Study 1 provides a detailed look at the situation in Germany. Three student samples show various levels of differential prediction. Across all samples, mathematical reasoning yields the most favorable predictions for men (i.e., men's college grades are overpredicted). High School Grade Point Average (HSGPA; "Abiturnote"), on the other hand, is the least favorable predictor for men's academic performance, although it still underpredicts women's performance in two of the samples.
Study 2 explores the construct validity of two German tests of subject-specific scholastic aptitude. The link between intelligence and aptitude test score is confirmed. Small sex differences in validities suggest a stronger relationship between verbal reasoning and scholastic aptitude for women than for men.
Study 3 broadens the scope by looking at the careers of university students two years after their graduation.

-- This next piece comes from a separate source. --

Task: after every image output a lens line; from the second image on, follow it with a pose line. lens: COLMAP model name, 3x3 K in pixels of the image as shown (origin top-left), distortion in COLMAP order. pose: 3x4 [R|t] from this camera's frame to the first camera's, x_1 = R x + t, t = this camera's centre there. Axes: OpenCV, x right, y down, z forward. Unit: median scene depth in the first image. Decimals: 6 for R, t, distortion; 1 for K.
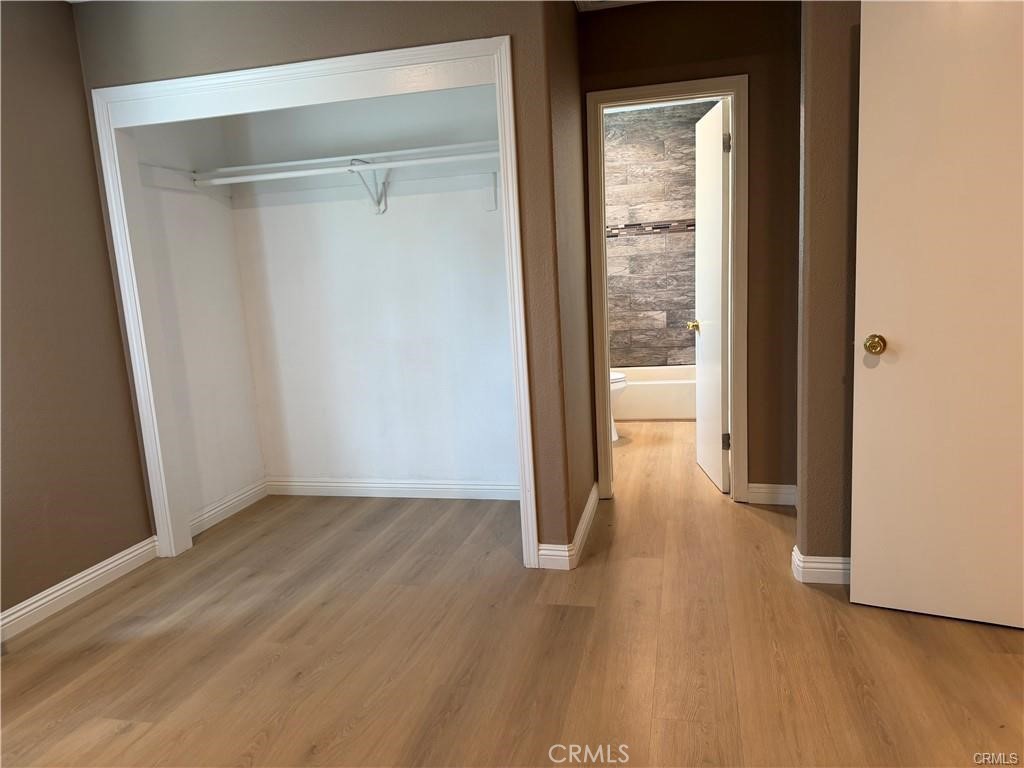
lens RADIAL K [[710.8, 0, 509.6], [0, 710.8, 386.8], [0, 0, 1]] dist [0.068878, 0.000209]
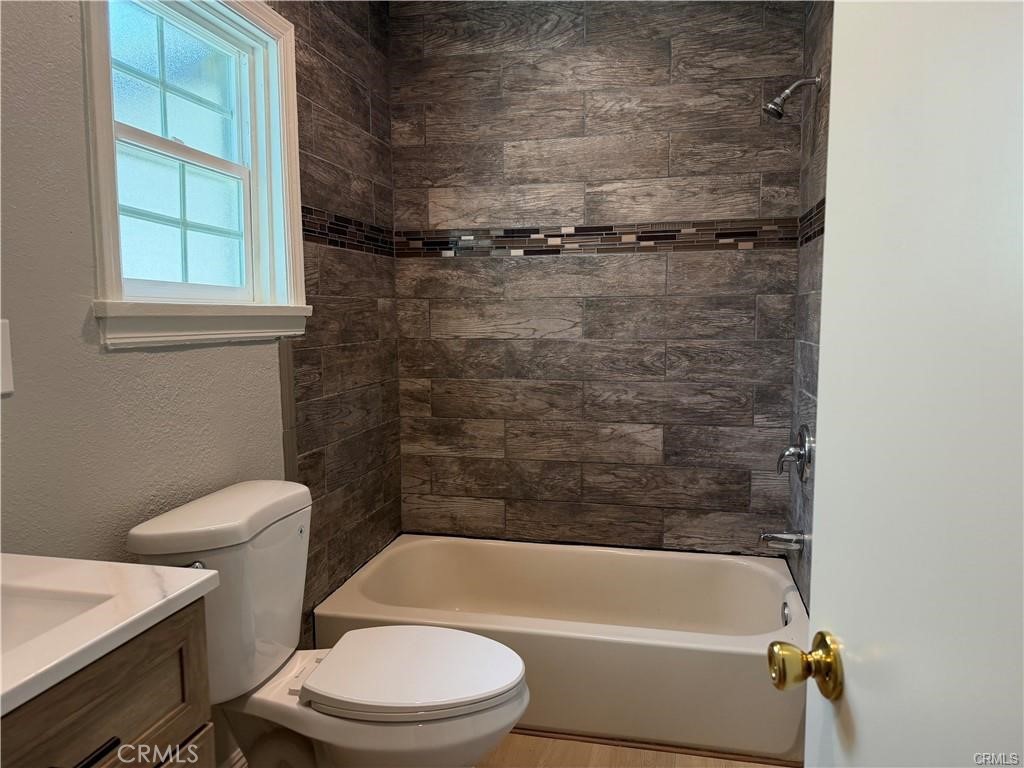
lens RADIAL K [[710.8, 0, 512.0], [0, 710.8, 381.7], [0, 0, 1]] dist [0.068878, 0.000209]
pose [[0.998011, 0.041991, 0.047027, 0.105548], [-0.039402, 0.997725, -0.054693, -0.106195], [-0.049217, 0.052732, 0.997395, 0.568900]]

Valid predictors for success at work include personal interests, occupational status, math grades, and conscientiousness. The gender pay gap remains even after controlling for socio-economic status and motivational factors.
Study 4 demonstrates the aggregation of differential prediction findings with meta-analytical methods. The underprediction of women's college grades by aptitude tests can be reduced (but not eliminated) by using HSGPA and test scores as predictors. Graduate tests do not show differential prediction.
Based on these findings, two promising explanations for differential prediction are scrutinized. On the one hand, sex differences in vocational interests exist which are associated with choice of major and career paths. On the other hand, women appear to approach academic challenges in a more holistic way than men, which interferes with their admission test performance, but facilitates their academic performance, eventually.
Although some topics still need further attention (e.g., construct validity of grades, availability of large-scale data sets, socio-economic consequences of admission testing), my findings clarify the psychometric properties of scholastic aptitude tests and provide immediate suggestions for weighting subscales in order to maximize gender fairness.